根津美術館が所蔵する屈指の名品「百椿図」。「本之巻」「末之巻」の2巻の巻物で、100余種の園芸品種の椿が描かれています。
2巻あわせると約24メートルという大作。いままでも何度か出品されたことはありますが、今回の展覧会では可能な限り広げて展示したことで、ほぼ全貌を見ることができます。
百椿図百椿図の椿は、様々な器物を花器に見立てて描かれているのも特徴のひとつ。
花瓶、籠、三方、膳などは普通ですが、文箱、硯箱、扇、団扇、ちりとり、羽箒…はては大根にいたるまで、身の回りの様々な品を使って椿を飾っています。
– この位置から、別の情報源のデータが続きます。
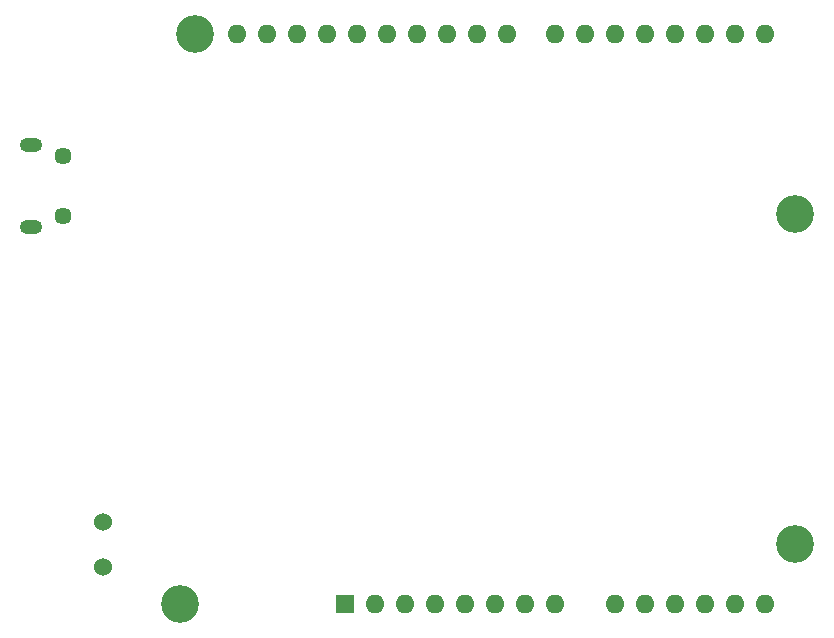
<source format=gbr>
%TF.GenerationSoftware,KiCad,Pcbnew,7.0.6*%
%TF.CreationDate,2023-08-20T14:57:10-04:00*%
%TF.ProjectId,Dynamo,44796e61-6d6f-42e6-9b69-6361645f7063,rev?*%
%TF.SameCoordinates,Original*%
%TF.FileFunction,Soldermask,Bot*%
%TF.FilePolarity,Negative*%
%FSLAX46Y46*%
G04 Gerber Fmt 4.6, Leading zero omitted, Abs format (unit mm)*
G04 Created by KiCad (PCBNEW 7.0.6) date 2023-08-20 14:57:10*
%MOMM*%
%LPD*%
G01*
G04 APERTURE LIST*
%ADD10C,3.200000*%
%ADD11R,1.600000X1.600000*%
%ADD12O,1.600000X1.600000*%
%ADD13C,1.524000*%
%ADD14O,1.900000X1.200000*%
%ADD15C,1.450000*%
G04 APERTURE END LIST*
D10*
%TO.C,UNO_SHIELD1*%
X135905000Y-99880000D03*
X137175000Y-51620000D03*
X187975000Y-66860000D03*
X187975000Y-94800000D03*
D11*
X149875000Y-99880000D03*
D12*
X152415000Y-99880000D03*
X154955000Y-99880000D03*
X157495000Y-99880000D03*
X160035000Y-99880000D03*
X162575000Y-99880000D03*
X165115000Y-99880000D03*
X167655000Y-99880000D03*
X172735000Y-99880000D03*
X175275000Y-99880000D03*
X177815000Y-99880000D03*
X180355000Y-99880000D03*
X182895000Y-99880000D03*
X185435000Y-99880000D03*
X185435000Y-51620000D03*
X182895000Y-51620000D03*
X180355000Y-51620000D03*
X177815000Y-51620000D03*
X175275000Y-51620000D03*
X172735000Y-51620000D03*
X170195000Y-51620000D03*
X167655000Y-51620000D03*
X163595000Y-51620000D03*
X161055000Y-51620000D03*
X158515000Y-51620000D03*
X155975000Y-51620000D03*
X153435000Y-51620000D03*
X150895000Y-51620000D03*
X148355000Y-51620000D03*
X145815000Y-51620000D03*
X143275000Y-51620000D03*
X140735000Y-51620000D03*
%TD*%
D13*
%TO.C,Railsync1*%
X129400000Y-92950000D03*
X129400000Y-96750000D03*
%TD*%
D14*
%TO.C,JUSB1*%
X123300000Y-61000000D03*
D15*
X126000000Y-62000000D03*
X126000000Y-67000000D03*
D14*
X123300000Y-68000000D03*
%TD*%
M02*

</source>
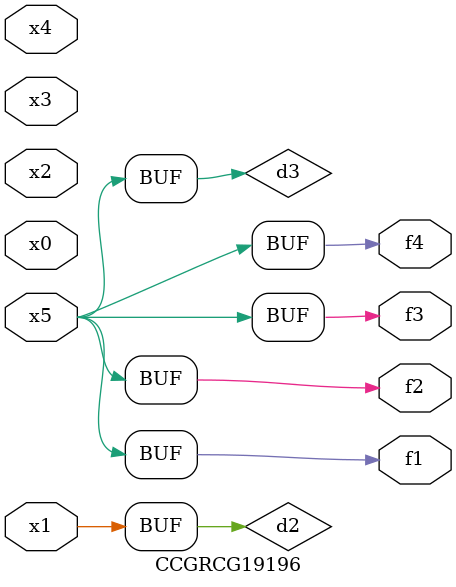
<source format=v>
module CCGRCG19196(
	input x0, x1, x2, x3, x4, x5,
	output f1, f2, f3, f4
);

	wire d1, d2, d3;

	not (d1, x5);
	or (d2, x1);
	xnor (d3, d1);
	assign f1 = d3;
	assign f2 = d3;
	assign f3 = d3;
	assign f4 = d3;
endmodule

</source>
いわば、江戸時代のフラワーアレンジメントといえるものです。
また図中には皇族や門跡、公家や大名、歌人や俳人、儒学者、僧侶など49人の人々が和歌や俳句、漢詩を書いています。
丹波(現在の兵庫県)篠山藩主の松平忠国とその息子が二代にわたって書いてもらったようで、その冒頭は徳川光圀。ご存知、水戸の黄門さまによるものです。
会場展覧会には百椿図のほかに、室町時代の花鳥画や江戸時代の工芸品なども出展。
また同時開催のテーマ展示は、展示室2で守護神・福徳神の絵画を展示する「天部の絵画 守護と福徳の神々」、展示室6では新年を迎えて最初に行う茶会、初釜にふさわしい道具を紹介する「初釜を祝う」も紹介されています。
可能なら、和服を着て鑑賞したい展覧会。新春に相応しい、雅な雰囲気をお楽しみください。